Le seul cas de suicide perçu comme un grave péché est celui d’un individu « en pleine connaissance de ses actes. » Et c’est là une caractéristique qui, selon les autorités rabbiniques, fait défaut dans la quasi-totalité des cas de suicides. Dans son commentaire classique Aroukh Hachoul’han, Rav Ye’hiel Epstein statue : « Tel est le principe général en vigueur en cas de suicide : nous trouvons la moindre excuse possible et affirmons que le défunt a agi ainsi sous l’effet de la peur, ou d’une douleur extrême, ou parce que son esprit était déséquilibré, ou parce qu’il imaginait qu’il était correct d’agir ainsi étant donné qu’il craignait de commettre un crime s’il restait en vie… Il est extrêmement improbable qu’une personne commette un tel acte de folie à moins que son esprit ne soit dérangé. »

La loi juive a donc trouvé un juste équilibre entre l’aversion du suicide avant qu’il ne soit commis et la compassion pour les victimes de cette forme d’autodestruction à la suite de la tragédie.

Nul ne peut mettre fin à ses jours

La loi juive a donc trouvé un juste équilibre entre l’aversion du suicide avant qu’il ne soit commis et la compassion pour les victimes de cette forme d’autodestruction à la suite de la tragédie.

Quelles que soient les difficultés qu’il traverse, un juif doit savoir qu’il n’a pas le droit de mettre fin à ses jours. L’histoire de Rabbi Hanania ben Teradyon, dont la mort est décrite dans le Talmud, illustre ce principe à l’extrême. Quand les Romains l’enveloppèrent dans un rouleau de Torah auquel ils mirent feu, les disciples du rabbin le supplièrent d’ouvrir sa bouche et d’inhaler les flammes afin de précipiter sa mort. Mais Rabbi Hanania répliqua : « Il est préférable que Celui qui m’a insufflé la vie me l’ôte Lui-même. Aucun homme n’a le droit de porter atteinte à ses jours. »

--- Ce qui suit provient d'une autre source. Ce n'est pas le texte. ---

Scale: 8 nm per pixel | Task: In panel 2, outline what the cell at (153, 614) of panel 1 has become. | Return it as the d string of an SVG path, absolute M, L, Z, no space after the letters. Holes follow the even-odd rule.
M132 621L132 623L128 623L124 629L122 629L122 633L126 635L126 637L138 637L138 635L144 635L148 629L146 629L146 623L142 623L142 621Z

Dans son ouvrage L’écho de l’Holocauste nazie dans la littérature rabbinique, le rabbin H.J. Zimmels atteste de deux réactions opposées qui prévalaient parmi les juifs européens à l’époque de la Shoah : d’une part, le pessimisme et le désespoir poussant au suicide, et d’autre part l’optimisme et l’espoir générant une ferme volonté de survivre. On pourrait aisément imaginer que la première attitude était plus répandue que la seconde. Et pourtant les historiens furent extrêmement surpris par le très faible pourcentage de suicides parmi ces juifs soumis pourtant aux conditions les plus atroces.

Cela n’empêcha certains individus de juger leur mort préférable à leur vie et de mettre donc volontairement fin à leurs jours. Lorsque cela arrive, nous pleurons leur disparition, et dans la majorité des cas, nous essayons de leur trouver des circonstances atténuantes.

À titre d'exemple, on raconte que le roi Saül tomba sur son épée quand les Philistins furent sur le point de le capturer et de le tuer. À son sujet, les sages invoquèrent qu’un roi d’Israël a le droit de défendre la dignité de la cour royale. De fait, son suicide pouvait être pardonné puisqu’il avait été commis dans une tentative d’empêcher une plus grave profanation du nom de Dieu à travers une mort par la torture perpétrée par ses ennemis.

Connaissant la sévérité de la dépression et la force surhumaine requise pour la surmonter, nous devons manifester un grand respect envers ceux qui persistent dans leur choix de la vie. Mais aussi, trouver dans nos cœurs le pardon et la compréhension envers ceux qui, en proie à la maladie mentale, nous ont quittés trop tôt, mais dont nous n’oublierons jamais les accomplissements et les bonnes actions.

Voilà pourquoi, Robin Williams, je chéris le rire que tu m’as procuré pendant de si longues années et je prie pour que ton âme trouve enfin la paix et la sérénité qu’elle n’a pas atteintes ici-bas.